Dia kuliah di Perancis dalam menyelesaikan studi S3-nya dan setelah itu menjadi relawan PBB urusan pemuda. Meski telah meraih gelar doktor di negeri yang terkenal dengan romantisme dan seni itu, hatinya tetap terpaut pada tanah air.
"Galaxia, kamu sibuk?" tanya seorang pria yang tiba-tiba muncul di depan pintu kantornya.
Galaxia menoleh dan tersenyum. "Ah, tidak terlalu, Porehkui . Ada apa?"
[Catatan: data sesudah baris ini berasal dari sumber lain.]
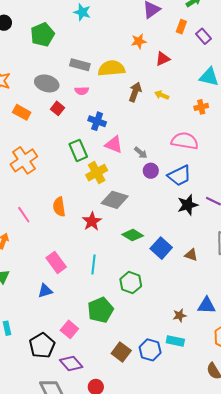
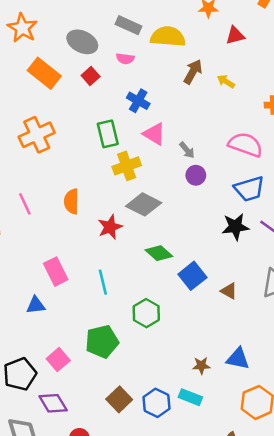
orange rectangle: (22, 112) -> (44, 73), size x1.4
blue trapezoid: (179, 176) -> (249, 189), moved
cyan line: (94, 264) -> (103, 282), turned -30

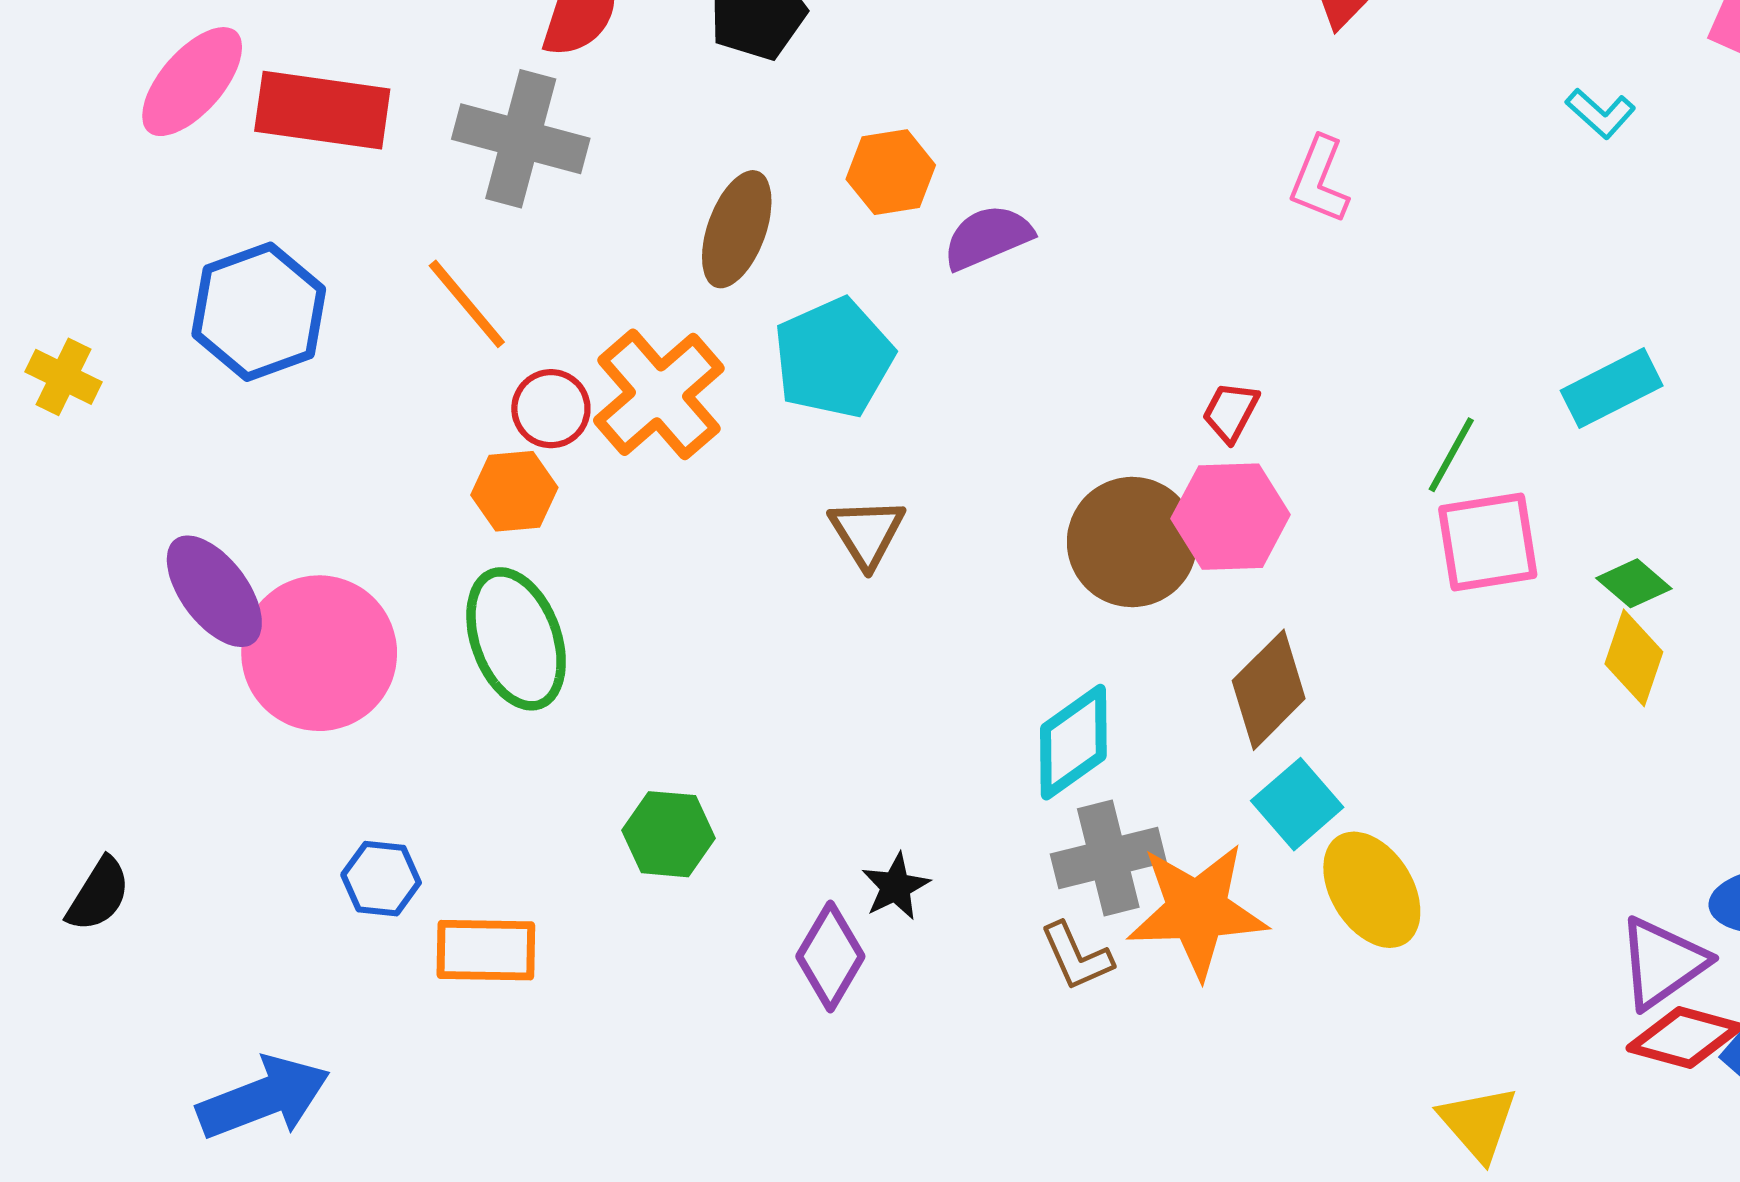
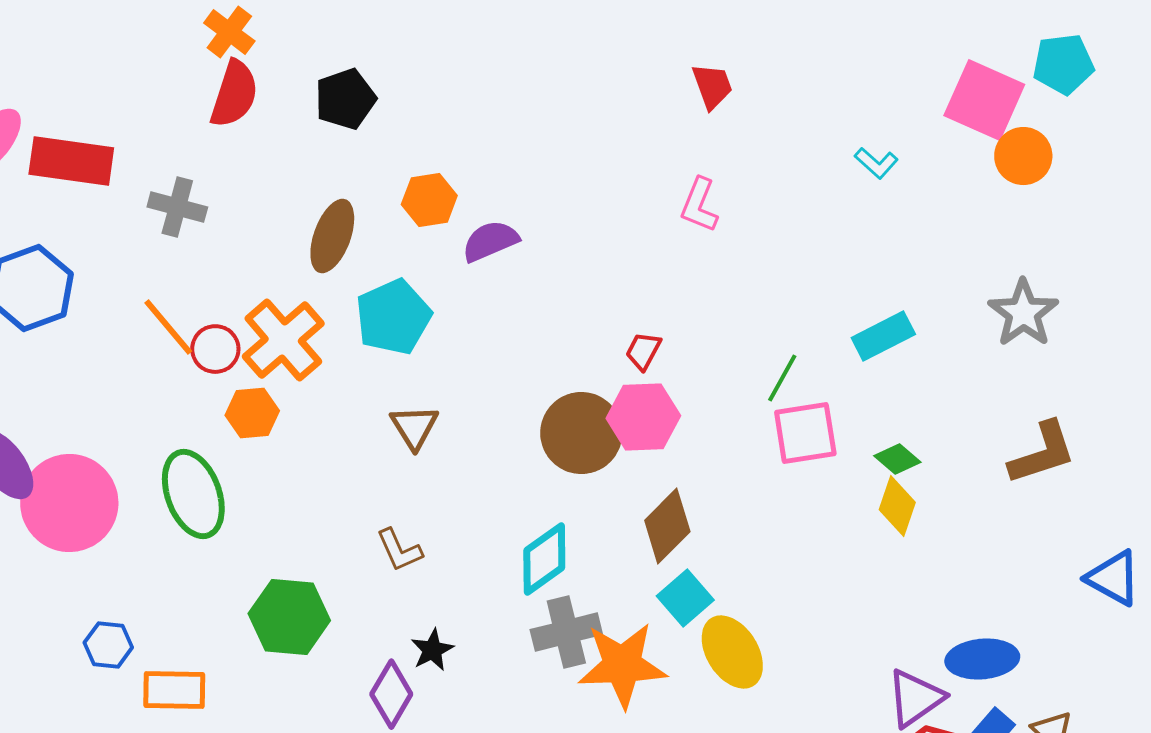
gray cross: (521, 139) -> (177, 207), moved, size x0.7
orange line: (467, 304) -> (168, 327), moved
orange hexagon: (514, 491) -> (252, 413), moved
green hexagon: (668, 834) -> (289, 617), size x1.4
brown L-shape: (1077, 956) -> (399, 550), moved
Porehkui adalah rekan sesama dosen di universitas tersebut. Dengan tinggi sekitar 180 cm dan pembawaan yang tenang, dia adalah seorang pemuda Uut Danum yang bijaksana dan penuh perhatian. Mereka sering bertukar pikiran tentang materi kuliah dan penelitian.
"Aku hanya ingin mengajakmu makan siang. Ada restoran baru di dekat sini, katanya makanannya enak," ajak Porehkui sambil tersenyum.
"Baiklah, aku butuh sedikit penyegaran," jawab Galaxia sambil berdiri dan merapikan mejanya.
Mereka berjalan berdua menuju restoran. Porehkui selalu memiliki cara untuk membuat percakapan menjadi menarik. Hari itu, mereka berbicara tentang banyak hal, dari pengalaman Galaxia di Perancis hingga kebudayaan Uut Danum yang kaya dan penuh warna.
"Jadi, kamu tidak tertarik dengan pemuda luar negeri selama di Perancis?" tanya Porehkui sambil menyantap makanannya.
Galaxia tertawa kecil. "Tidak, Porehkui. Jujur saja, aku merasa lebih nyaman dengan orang yang memiliki latar belakang budaya yang sama."
Porehkui tersenyum, merasa ada sesuatu yang hangat dalam pernyataan Galaxia itu. Secara tidak langsung menyatakan kesukaannya pada dirinya. "Aku juga merasa begitu. Ada sesuatu yang istimewa ketika kita bisa berbagi cerita dan pengalaman dari tempat yang sama."
Seiring berjalannya waktu, persahabatan mereka semakin erat. Mereka sering menghabiskan waktu bersama, baik di kampus maupun di luar kampus. Setiap percakapan, setiap tawa, setiap momen yang mereka habiskan bersama semakin memperkuat ikatan di antara mereka.
Suatu malam, setelah selesai mengajar, mereka duduk di taman kampus. Langit malam itu cerah, dengan bintang-bintang bersinar terang.
"Galaxia, apakah kamu pernah berpikir tentang masa depan?" tanya Porehkui dengan suara lembut.
"Sering kali, Porehkui. Aku ingin melakukan banyak hal untuk masyarakatku, untuk tanah airku. Bagaimana denganmu?"
"Aku juga. Dan aku berpikir, apakah mungkin masa depan itu bisa kita jalani bersama?" Porehkui memandang Galaxia dengan tatapan penuh harap.
Galaxia terdiam sejenak, merasakan degup jantungnya semakin cepat. "Porehkui , aku... aku juga merasakan hal yang sama. Aku merasa kita bisa saling melengkapi, saling mendukung."